*Written task*
Give the number of lines in the data below that contain "search", and only that number.

*Data to use*
'''
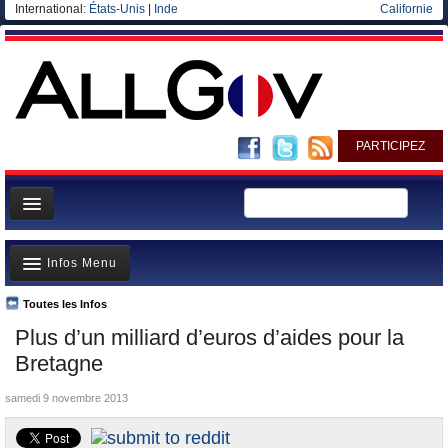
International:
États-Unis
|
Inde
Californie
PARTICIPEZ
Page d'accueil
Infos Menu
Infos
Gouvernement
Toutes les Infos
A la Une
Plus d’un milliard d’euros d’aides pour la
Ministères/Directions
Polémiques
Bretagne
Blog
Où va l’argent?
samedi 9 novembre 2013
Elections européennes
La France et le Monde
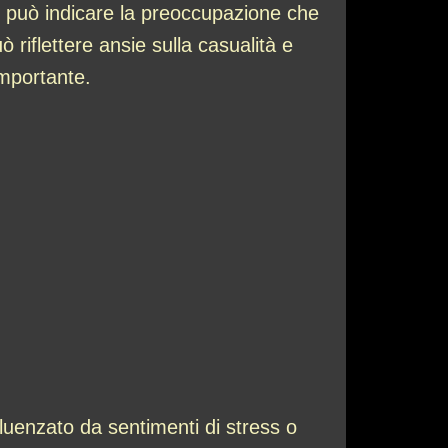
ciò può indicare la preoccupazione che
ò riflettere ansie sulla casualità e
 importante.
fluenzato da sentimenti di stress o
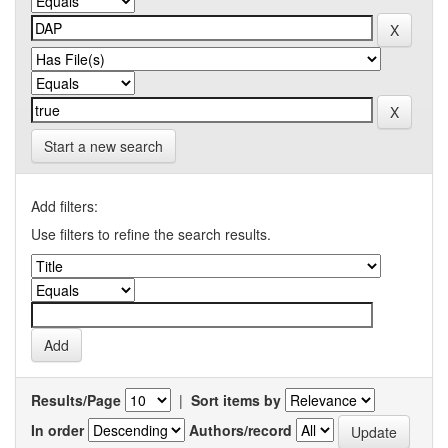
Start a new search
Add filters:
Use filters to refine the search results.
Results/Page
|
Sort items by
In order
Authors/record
'''
*Worked solution*
2